▸ **Exercise prompt**
Repeat the records below exactly as they appear.

▸ **Stored records**
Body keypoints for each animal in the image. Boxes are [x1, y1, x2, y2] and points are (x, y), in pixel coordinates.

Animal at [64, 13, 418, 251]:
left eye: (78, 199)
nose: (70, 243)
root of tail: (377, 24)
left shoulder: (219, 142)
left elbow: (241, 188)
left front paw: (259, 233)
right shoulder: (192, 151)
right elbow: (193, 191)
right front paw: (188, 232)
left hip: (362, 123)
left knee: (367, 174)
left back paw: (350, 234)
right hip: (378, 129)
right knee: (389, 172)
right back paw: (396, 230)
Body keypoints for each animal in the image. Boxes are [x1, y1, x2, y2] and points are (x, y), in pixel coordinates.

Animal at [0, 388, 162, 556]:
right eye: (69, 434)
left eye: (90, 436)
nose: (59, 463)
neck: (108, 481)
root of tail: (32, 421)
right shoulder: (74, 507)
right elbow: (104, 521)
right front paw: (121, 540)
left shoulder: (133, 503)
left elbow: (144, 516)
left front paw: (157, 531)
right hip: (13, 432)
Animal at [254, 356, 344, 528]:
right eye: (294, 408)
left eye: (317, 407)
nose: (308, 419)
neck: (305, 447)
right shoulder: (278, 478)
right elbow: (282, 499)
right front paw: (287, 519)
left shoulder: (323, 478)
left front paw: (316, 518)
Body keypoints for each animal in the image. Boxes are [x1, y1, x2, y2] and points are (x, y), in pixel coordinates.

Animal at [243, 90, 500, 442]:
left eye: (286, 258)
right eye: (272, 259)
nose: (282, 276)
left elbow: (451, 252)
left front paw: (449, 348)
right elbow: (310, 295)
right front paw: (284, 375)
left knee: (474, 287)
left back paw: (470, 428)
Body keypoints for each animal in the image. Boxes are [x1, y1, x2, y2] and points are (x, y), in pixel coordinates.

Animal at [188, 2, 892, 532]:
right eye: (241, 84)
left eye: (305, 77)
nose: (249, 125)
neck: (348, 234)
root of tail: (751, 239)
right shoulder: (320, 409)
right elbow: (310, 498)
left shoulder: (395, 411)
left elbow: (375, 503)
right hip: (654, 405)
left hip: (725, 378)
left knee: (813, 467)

▸ **Response to this exercise**
Body keypoints for each animal in the image. Boxes are [x1, y1, x2, y2] and points are (x, y), in pixel coordinates.

Animal at [64, 13, 418, 251]:
left eye: (78, 199)
nose: (70, 243)
root of tail: (377, 24)
left shoulder: (219, 142)
left elbow: (241, 188)
left front paw: (259, 233)
right shoulder: (192, 151)
right elbow: (193, 191)
right front paw: (188, 232)
left hip: (362, 123)
left knee: (367, 174)
left back paw: (350, 234)
right hip: (378, 129)
right knee: (389, 172)
right back paw: (396, 230)
Body keypoints for each animal in the image. Boxes are [x1, y1, x2, y2] and points are (x, y), in pixel coordinates.

Animal at [0, 388, 162, 556]:
right eye: (69, 434)
left eye: (90, 436)
nose: (59, 463)
neck: (108, 481)
root of tail: (32, 421)
right shoulder: (74, 507)
right elbow: (104, 521)
right front paw: (121, 540)
left shoulder: (133, 503)
left elbow: (144, 516)
left front paw: (157, 531)
right hip: (13, 432)
Animal at [254, 356, 344, 528]:
right eye: (294, 408)
left eye: (317, 407)
nose: (308, 419)
neck: (305, 447)
right shoulder: (278, 478)
right elbow: (282, 499)
right front paw: (287, 519)
left shoulder: (323, 478)
left front paw: (316, 518)
Body keypoints for each animal in the image. Boxes are [x1, y1, x2, y2] and points are (x, y), in pixel coordinates.

Animal at [243, 90, 500, 442]:
left eye: (286, 258)
right eye: (272, 259)
nose: (282, 276)
left elbow: (451, 252)
left front paw: (449, 348)
right elbow: (310, 295)
right front paw: (284, 375)
left knee: (474, 287)
left back paw: (470, 428)
Body keypoints for each animal in the image. Boxes are [x1, y1, x2, y2] and points are (x, y), in pixel coordinates.

Animal at [188, 2, 892, 532]:
right eye: (241, 84)
left eye: (305, 77)
nose: (249, 125)
neck: (348, 234)
root of tail: (751, 239)
right shoulder: (320, 409)
right elbow: (310, 498)
left shoulder: (395, 411)
left elbow: (375, 503)
right hip: (654, 405)
left hip: (725, 378)
left knee: (813, 467)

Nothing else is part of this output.